Guram Odisharia (I) — The President's Cat
Miriane (Guram) Odisharia (1951–) is a renowned Georgian poet, prose writer, playwright, and public figure, born in Sukhumi and displaced to Tbilisi by the Georgian-Abkhazian war of 1992-3. He was the Georgian Minister of Culture and Monument Protection between the years of 2012 and 2014, and is recognized as an expert in conflict and peace transformation in the Caucuses. He has written widely about his own experiences of conflict and dislocation, and his work has been translated into languages including English, Russian, Ukrainian, Turkish, Armenian, and Italian. His work often explores themes of nostalgia, loss, the concept of home, dislocation, survival, and self, before, during and after experiences of violence and war. Literary scholars note that the Black Sea is a significant source of inspiration for Odisharia, functioning as a personified force or conceptual plain against which the historical, political, cultural, and personal may be brought into focus.
His novel The President's Cat paints a vivid picture of Sukhumi, a once-exotic city-resort marred by the horrors of the Georgian-Abkhaz war.
Excerpt:
He opened both the blinds on one window. Then on the other window, too. The office was pervaded by the warm cool of the winter sea.
It was January 1962. Or, more precisely, January 13. By then, He was already on friendly terms with the number 13. Earlier it had somehow set him on edge.

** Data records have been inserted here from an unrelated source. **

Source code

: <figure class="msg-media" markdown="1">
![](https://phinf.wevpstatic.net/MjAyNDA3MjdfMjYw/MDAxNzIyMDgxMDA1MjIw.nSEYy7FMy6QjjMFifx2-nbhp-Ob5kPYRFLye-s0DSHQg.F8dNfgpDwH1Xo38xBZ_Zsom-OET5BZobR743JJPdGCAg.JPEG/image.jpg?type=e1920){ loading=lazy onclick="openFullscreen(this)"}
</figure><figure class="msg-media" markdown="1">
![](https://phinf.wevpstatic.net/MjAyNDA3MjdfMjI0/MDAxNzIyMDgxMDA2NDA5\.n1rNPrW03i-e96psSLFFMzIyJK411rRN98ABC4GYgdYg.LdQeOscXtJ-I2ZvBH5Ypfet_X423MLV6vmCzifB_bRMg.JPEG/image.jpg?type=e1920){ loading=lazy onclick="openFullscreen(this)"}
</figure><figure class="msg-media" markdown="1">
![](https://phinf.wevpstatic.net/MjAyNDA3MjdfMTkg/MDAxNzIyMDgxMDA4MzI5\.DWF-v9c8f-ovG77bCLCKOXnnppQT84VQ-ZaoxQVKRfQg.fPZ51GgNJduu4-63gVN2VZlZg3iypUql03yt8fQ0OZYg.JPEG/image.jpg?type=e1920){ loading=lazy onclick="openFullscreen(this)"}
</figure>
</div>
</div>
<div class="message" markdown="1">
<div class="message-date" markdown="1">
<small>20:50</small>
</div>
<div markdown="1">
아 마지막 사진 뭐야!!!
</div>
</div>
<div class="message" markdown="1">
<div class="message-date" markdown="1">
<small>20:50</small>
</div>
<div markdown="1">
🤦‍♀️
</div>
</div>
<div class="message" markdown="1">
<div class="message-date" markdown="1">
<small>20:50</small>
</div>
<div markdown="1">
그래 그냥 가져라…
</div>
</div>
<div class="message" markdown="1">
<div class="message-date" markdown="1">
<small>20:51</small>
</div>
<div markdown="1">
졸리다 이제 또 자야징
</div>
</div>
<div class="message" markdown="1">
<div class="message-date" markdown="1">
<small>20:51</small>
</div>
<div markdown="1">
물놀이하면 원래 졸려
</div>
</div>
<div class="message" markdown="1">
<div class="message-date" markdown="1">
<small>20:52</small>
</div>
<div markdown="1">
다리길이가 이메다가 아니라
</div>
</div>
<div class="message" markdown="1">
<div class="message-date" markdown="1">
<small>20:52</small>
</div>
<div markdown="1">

A day earlier, he had left the city in quite a different state, pacified and content. But on the thirteenth, the sun had come out early in the morning and the white, white snow sparkled even more brightly. The blue sky gleamed still bluer because of the snow, the snow was even more blinding, even the sun's rays were excessively, simply quite cosmetically, pink, also because of the sea, the snow, and the sun itself.
Incidentally, it is because of this blue and their rich green and pink colours that seaside towns resemble beautiful women. And not just beautiful women, but women in general, especially when these and other colours are supplemented by that of freshly fallen snow.
I don't just like snow-covered seaside towns—I love them. In these towns, the briefest moments blend with one another, the whole world shrinks and becomes so endearing, and people look stranger than strange, intoxicated by their populous loneliness.
Explanation:Georgian author Guram Odisharia’s The President’s Cat (2007) materializes the littoral location as a site where natural and human realms collide. It reflects the winter coast as a location of profound, almost erotic, feminine beauty, as well as tranquil peace and isolation. It would appear that the seaside town of Sukhumi is somehow untouched by the inland world: a context outside of time, running on its own distinctive clock. Here, “the briefest moments blend with one another, [and] the whole world shrinks and becomes so endearing…”
Citation: Odisharia, Guram. 2008. The President's Cat in Two Novels from the Caucasus (Central Asian Literatures in Translation, 2024). Academic Press Studies. Trans. by Felix Helbing. 62.